Clarkson had immediately pictured Helena Bonham Carter in her mind as Joan Potter, the home help who won Nigel's father's heart and ultimately became Slater's nemesis. But Bonham Carter was stepping from one major Hollywood picture to the next with barely a moment's pause.
"When we first started talking about how brilliant it would be to have Helena play the part, there were a few raised eyebrows because we're talking about a Midlands working class woman, which is quite a long way from who Helena is. But I have seen her do so many roles in the past where she's just absolutely grabbed them all and taken them to the extreme. Casting her was one of those rare and wonderful moments where you have your dream actor in your head and they actually say yes."
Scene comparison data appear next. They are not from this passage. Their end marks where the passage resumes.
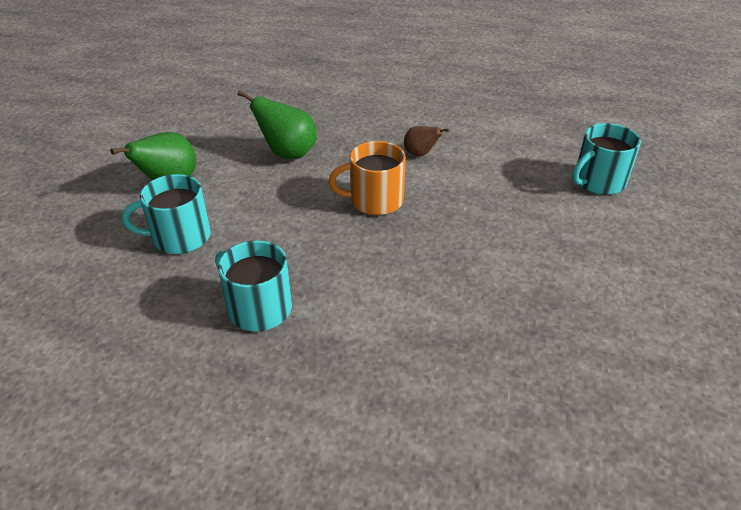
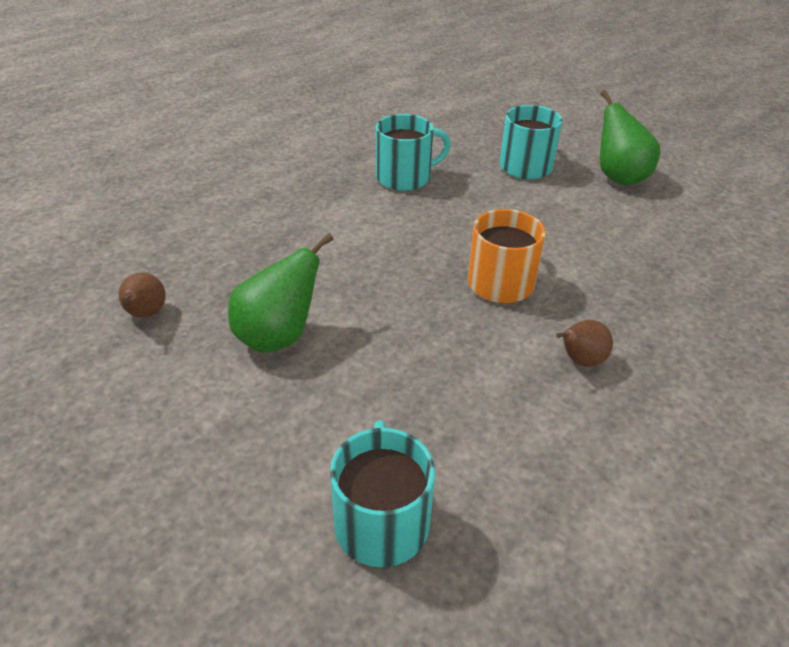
camera: 120 degrees right, 0 degrees up
(288, 153) = (640, 256): green pear -> green pear (278, 336)
(609, 367) = (146, 314): none -> brown pear

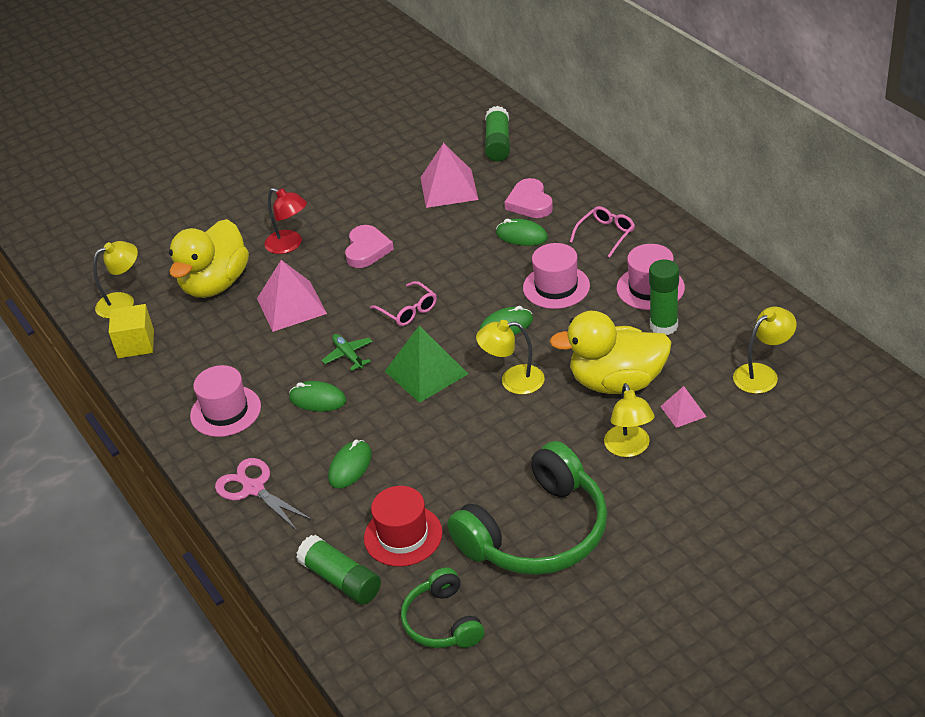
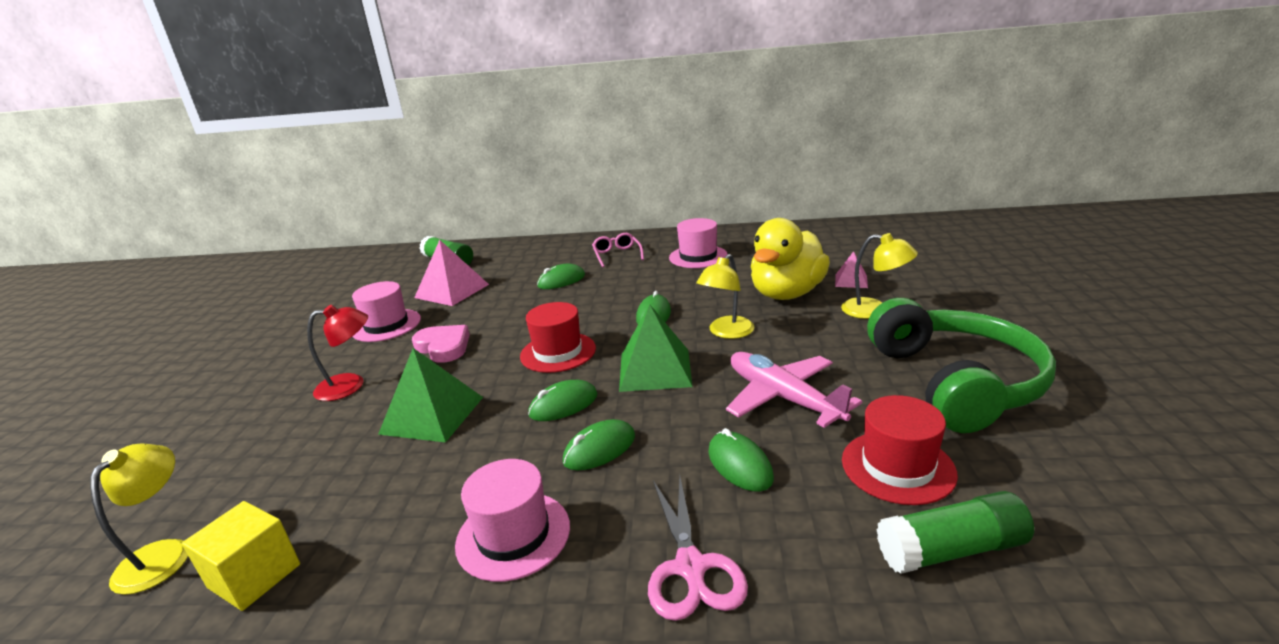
camera: 55 degrees left, 15 degrees down
(215, 284) = (299, 456): yellow duck -> none
(253, 488) = (691, 568): pink scissors -> pink scissors turned 90 degrees counterclockwise
(291, 306) = (432, 415): pink pyramid -> green pyramid
(348, 355) = (563, 405): green plane -> green mouse
(408, 310) = (558, 352): pink glasses -> red hat
(441, 453) = (783, 398): none -> pink plane
(442, 622) = (1080, 489): green headphones -> none
(530, 203) = (532, 268): pink heart -> none
(556, 287) = (641, 285): pink hat -> pink hat (386, 325)
(663, 326) = (745, 263): green glue stick -> none
(762, 374) = (841, 248): yellow lamp -> none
Slater admits he had painted Mrs Potter as a nasty woman in the book: "I gave Mrs Potter quite a tough time because she gave me a tough time," he says. "The first meeting I had with Helena, she said something that really took me by surprise: 'What about the tender moments? You know it can't have all been bad.' And it did slightly hit me like a brick really because, of course, there were tender moments."
"She taught me how to tie up my football boots; she taught me how to tie a tie; she showed me how to knit. And those are quite intimate moments. We did laugh about things as well, about my dad sometimes. They didn't feature in the book and they certainly didn't feature in my memory of Mrs Potter.
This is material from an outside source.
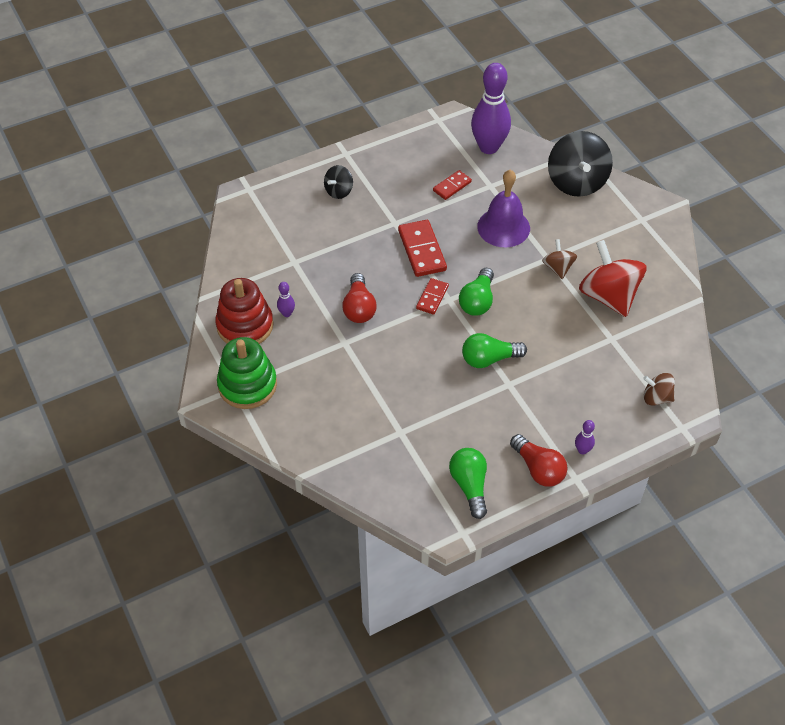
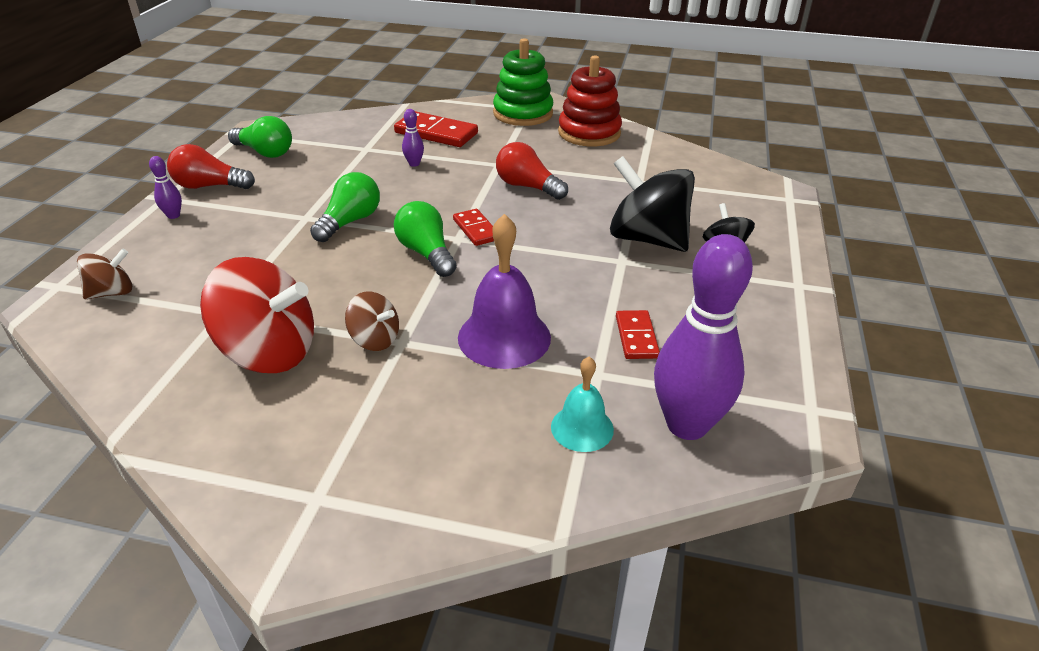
camera: 130 degrees right, 15 degrees down
(287, 313) = (575, 153): purple bowling pin -> purple bowling pin (414, 164)
(422, 250) = (552, 256): red domino -> red domino (436, 133)
(525, 173) = (582, 428): none -> turquoise bell
(576, 182) = (493, 477): black spinning top -> black spinning top (647, 239)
"It was only when Helena said: 'Oh, come on. What about the other side?' that I began to explore that side of things. So Helena's portrayal, for me, has actually woken up a side of me that was well and truly sleeping. Not that I'm suddenly fond of Mrs Potter's memory. I haven't fallen in love with her. I was just unaware really that there was a hidden side. I'd forgotten about it.
"I feel a bit warmer now to Mrs Potter than I did. She doesn't send scary shivers down my spine any more, which she used to. So maybe there are several good things that have come out of this."
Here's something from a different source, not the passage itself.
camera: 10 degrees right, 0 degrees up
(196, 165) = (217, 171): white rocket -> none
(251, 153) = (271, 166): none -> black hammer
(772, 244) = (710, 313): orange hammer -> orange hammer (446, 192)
On the casting of dad, Clarkson agrees that it was difficult to find someone who could convey the meanness of Slater's memoir with the vulnerability the writer conveys with his affection for the man.
"I think Ken showed that brilliantly," says Clarkson. "They were living in a time when you didn't show your emotions and your feelings; you didn't cry. There are some wonderful moments where Ken has humanised dad. There are moments that I find heart-breaking. To pull off a character that could seem one-dimensionally horrid throughout, and to find all the other facets of that character, was very clever.
"Ken was one of the people I didn't talk to before we filmed," says Slater. "There was a very good reason for that. The minute his name came up, something inside me just relaxed. I just thought: 'Of course – that's dad. Ken Stott is my dad.'
"When I was having a chat with Freddie in the make-up room, I was just thumbing through the book of the photographs – how everybody had been made up so far – and I turned a page and this chill went straight down my spine. I was looking at my father's neck, his haircut. It was just like I was looking at the back of my dad and I turned the page and it was Ken.
"Every movement, every detail, every word is my dad and it was difficult because I had very tough times with my dad and I haven't got many good memories of him. But I knew that the character was in perfect hands and, you know: 'Sorry, Ken, you're just like my dad!'".